Il teatro, immediatamente riedificato con un tetto di tegole, fu riaperto un anno più tardi. Nel 1642
i Puritani, nel loro ardore religioso, chiusero tutti i teatri incluso il Globe che fu dimenticato anche
come forma di edificio teatrale: gli inglesi, alla riapertura dei teatri adottarono il teatro all'italiana.

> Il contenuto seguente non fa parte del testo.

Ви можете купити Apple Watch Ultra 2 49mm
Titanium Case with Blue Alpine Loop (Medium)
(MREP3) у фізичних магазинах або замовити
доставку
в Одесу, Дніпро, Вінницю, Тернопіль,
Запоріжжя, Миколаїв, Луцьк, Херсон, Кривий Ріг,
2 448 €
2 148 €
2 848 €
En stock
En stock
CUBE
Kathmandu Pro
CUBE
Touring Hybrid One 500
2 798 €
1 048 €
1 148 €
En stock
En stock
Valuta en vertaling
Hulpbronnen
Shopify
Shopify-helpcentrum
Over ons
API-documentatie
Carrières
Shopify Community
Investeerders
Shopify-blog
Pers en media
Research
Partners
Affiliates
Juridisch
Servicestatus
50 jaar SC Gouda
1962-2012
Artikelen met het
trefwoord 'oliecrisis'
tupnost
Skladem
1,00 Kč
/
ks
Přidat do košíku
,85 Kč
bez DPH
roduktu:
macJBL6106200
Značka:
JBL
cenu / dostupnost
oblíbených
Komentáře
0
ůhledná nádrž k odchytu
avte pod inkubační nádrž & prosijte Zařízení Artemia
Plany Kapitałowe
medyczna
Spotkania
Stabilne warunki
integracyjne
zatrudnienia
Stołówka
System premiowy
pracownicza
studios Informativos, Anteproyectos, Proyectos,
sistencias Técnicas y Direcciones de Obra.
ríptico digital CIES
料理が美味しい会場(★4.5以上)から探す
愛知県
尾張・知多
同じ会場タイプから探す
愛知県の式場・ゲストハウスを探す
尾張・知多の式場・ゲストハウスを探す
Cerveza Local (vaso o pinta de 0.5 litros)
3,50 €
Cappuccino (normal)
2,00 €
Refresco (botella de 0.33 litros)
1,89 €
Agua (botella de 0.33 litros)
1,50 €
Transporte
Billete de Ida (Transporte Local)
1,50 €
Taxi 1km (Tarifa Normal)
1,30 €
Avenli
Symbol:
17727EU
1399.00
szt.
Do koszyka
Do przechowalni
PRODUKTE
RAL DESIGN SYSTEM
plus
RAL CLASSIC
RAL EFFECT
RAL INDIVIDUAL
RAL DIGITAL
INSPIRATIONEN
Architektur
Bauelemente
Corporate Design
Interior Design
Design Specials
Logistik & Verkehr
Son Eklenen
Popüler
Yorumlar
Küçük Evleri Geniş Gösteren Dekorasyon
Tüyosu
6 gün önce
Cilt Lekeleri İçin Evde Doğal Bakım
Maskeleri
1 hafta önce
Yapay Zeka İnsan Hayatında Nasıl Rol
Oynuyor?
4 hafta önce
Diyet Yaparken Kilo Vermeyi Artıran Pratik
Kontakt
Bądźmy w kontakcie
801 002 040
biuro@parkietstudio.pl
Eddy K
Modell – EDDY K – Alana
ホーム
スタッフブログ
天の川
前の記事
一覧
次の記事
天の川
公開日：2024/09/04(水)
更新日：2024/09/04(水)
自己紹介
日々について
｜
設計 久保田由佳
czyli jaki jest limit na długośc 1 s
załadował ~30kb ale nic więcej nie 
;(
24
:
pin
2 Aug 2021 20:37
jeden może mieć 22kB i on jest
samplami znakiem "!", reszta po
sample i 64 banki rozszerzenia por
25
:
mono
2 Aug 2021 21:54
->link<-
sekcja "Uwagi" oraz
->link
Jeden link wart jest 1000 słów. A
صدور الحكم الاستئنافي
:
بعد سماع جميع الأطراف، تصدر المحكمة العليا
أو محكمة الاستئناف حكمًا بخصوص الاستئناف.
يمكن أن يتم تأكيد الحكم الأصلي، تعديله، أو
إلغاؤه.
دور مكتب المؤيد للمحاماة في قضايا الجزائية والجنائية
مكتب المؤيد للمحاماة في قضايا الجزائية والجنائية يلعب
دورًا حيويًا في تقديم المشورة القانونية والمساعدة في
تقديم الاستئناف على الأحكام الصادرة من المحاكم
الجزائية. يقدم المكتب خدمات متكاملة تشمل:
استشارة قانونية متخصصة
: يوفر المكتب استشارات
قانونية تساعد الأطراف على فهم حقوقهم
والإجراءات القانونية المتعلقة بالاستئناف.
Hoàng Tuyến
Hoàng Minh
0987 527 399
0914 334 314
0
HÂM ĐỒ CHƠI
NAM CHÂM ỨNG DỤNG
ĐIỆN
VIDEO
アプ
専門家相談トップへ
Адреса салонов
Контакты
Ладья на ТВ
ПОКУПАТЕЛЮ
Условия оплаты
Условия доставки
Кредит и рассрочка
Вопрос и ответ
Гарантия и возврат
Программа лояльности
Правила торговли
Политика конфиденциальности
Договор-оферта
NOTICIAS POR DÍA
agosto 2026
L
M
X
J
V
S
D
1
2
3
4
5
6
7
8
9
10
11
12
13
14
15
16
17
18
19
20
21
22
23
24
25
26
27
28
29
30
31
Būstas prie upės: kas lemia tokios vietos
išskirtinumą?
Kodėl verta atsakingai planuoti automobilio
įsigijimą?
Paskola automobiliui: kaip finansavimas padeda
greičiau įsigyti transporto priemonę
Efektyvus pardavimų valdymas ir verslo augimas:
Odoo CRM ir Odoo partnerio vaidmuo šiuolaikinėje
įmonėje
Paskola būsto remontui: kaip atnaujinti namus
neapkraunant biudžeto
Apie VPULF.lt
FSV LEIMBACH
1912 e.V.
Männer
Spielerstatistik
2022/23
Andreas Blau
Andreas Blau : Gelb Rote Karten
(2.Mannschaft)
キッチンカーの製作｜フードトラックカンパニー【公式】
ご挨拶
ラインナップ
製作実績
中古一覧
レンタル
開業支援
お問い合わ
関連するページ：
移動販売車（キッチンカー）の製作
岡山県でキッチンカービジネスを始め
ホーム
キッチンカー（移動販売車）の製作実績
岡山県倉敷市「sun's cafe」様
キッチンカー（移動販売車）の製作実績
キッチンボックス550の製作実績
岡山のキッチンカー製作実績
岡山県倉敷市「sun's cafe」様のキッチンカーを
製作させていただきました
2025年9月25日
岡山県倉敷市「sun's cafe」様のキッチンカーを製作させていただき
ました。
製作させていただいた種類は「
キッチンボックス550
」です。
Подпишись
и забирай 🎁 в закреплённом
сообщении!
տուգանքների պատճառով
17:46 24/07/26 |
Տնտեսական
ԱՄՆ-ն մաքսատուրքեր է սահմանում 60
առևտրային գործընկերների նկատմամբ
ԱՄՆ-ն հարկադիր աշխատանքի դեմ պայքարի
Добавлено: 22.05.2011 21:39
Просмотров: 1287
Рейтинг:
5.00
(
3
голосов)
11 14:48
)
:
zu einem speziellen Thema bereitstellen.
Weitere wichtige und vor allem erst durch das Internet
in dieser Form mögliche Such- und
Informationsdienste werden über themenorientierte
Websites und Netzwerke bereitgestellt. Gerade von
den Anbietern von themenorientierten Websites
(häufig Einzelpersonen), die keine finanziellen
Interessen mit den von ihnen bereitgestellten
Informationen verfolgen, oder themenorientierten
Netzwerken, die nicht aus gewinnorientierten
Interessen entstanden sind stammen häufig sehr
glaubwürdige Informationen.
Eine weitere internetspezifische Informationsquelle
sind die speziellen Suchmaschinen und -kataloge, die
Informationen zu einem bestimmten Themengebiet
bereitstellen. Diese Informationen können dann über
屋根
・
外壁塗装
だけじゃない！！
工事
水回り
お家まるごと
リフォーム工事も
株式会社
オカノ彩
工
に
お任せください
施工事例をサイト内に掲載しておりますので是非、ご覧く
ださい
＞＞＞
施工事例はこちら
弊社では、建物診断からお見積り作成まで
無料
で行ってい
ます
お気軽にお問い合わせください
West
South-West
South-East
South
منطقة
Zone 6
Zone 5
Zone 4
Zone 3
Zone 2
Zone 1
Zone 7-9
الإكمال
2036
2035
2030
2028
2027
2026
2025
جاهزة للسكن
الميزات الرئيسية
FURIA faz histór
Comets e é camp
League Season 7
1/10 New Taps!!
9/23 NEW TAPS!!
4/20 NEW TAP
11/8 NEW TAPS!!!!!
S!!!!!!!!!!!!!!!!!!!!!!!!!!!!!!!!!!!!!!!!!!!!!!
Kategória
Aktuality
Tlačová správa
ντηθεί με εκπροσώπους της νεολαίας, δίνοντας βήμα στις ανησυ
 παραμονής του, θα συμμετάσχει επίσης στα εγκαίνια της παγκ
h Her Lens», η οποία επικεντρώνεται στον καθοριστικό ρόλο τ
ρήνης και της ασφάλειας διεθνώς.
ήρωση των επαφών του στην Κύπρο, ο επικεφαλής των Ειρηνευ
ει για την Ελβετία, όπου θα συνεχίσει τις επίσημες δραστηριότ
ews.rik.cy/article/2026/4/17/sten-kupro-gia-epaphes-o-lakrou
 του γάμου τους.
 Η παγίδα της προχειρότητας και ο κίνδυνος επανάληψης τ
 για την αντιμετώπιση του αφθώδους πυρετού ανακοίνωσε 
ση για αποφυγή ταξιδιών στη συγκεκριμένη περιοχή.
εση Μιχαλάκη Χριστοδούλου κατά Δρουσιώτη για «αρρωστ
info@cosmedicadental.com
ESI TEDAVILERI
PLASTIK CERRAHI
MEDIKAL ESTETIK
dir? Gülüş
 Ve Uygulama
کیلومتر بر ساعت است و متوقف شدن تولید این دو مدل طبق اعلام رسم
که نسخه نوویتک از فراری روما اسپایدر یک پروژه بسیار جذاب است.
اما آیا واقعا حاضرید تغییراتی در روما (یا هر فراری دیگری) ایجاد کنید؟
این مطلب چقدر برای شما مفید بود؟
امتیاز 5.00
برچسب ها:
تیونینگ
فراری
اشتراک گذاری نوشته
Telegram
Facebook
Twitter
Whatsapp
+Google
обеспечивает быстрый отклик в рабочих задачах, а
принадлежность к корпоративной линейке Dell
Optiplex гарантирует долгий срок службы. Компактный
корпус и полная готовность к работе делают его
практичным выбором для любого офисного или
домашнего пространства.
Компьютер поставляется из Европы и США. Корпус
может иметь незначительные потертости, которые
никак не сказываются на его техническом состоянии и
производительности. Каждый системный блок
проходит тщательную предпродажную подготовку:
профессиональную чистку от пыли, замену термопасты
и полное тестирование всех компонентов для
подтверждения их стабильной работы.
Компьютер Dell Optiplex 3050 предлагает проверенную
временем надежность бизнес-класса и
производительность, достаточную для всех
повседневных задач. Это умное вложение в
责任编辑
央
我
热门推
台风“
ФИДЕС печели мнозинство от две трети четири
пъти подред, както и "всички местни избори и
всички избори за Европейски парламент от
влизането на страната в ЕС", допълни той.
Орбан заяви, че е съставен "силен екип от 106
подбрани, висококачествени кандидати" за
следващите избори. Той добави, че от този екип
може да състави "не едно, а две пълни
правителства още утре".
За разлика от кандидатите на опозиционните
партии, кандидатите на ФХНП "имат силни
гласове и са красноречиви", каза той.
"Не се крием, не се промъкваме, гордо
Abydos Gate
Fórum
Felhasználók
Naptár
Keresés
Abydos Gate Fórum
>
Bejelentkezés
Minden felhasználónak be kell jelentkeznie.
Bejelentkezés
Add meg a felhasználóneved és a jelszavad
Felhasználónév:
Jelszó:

Passarono più di tre secoli e il Globe Theatre, uno dei nostri miti, risuscitò. Resti del suo edificio
furono scoperti nel 1989 sulle rive del Tamigi e, su ispirazione di un attore e regista americano, Sam
Wanamaker, un nuovo Globe fu ricostruito nel 1997 uguale all'antico modello elisabettiano e vicino al
luogo in cui sorgeva l'originale.
Sapeva bene, Sir Watton, che ogni dramma deve chiudersi con il respiro leggero d’una farsa, e
concluse così la sua lettera a Sir Henry Bacon: “Soltanto uno degli spettatori rischiò la morte. Gli si
incendiarono le braghe e sarebbe forse finito arrostito se un allegrone mezzo ubriaco non l’avesse
spento versandogli addosso una bottiglia di birra”.
Fra tanti incendi, non sarebbe opportuno augurare anche a noi una buona birra?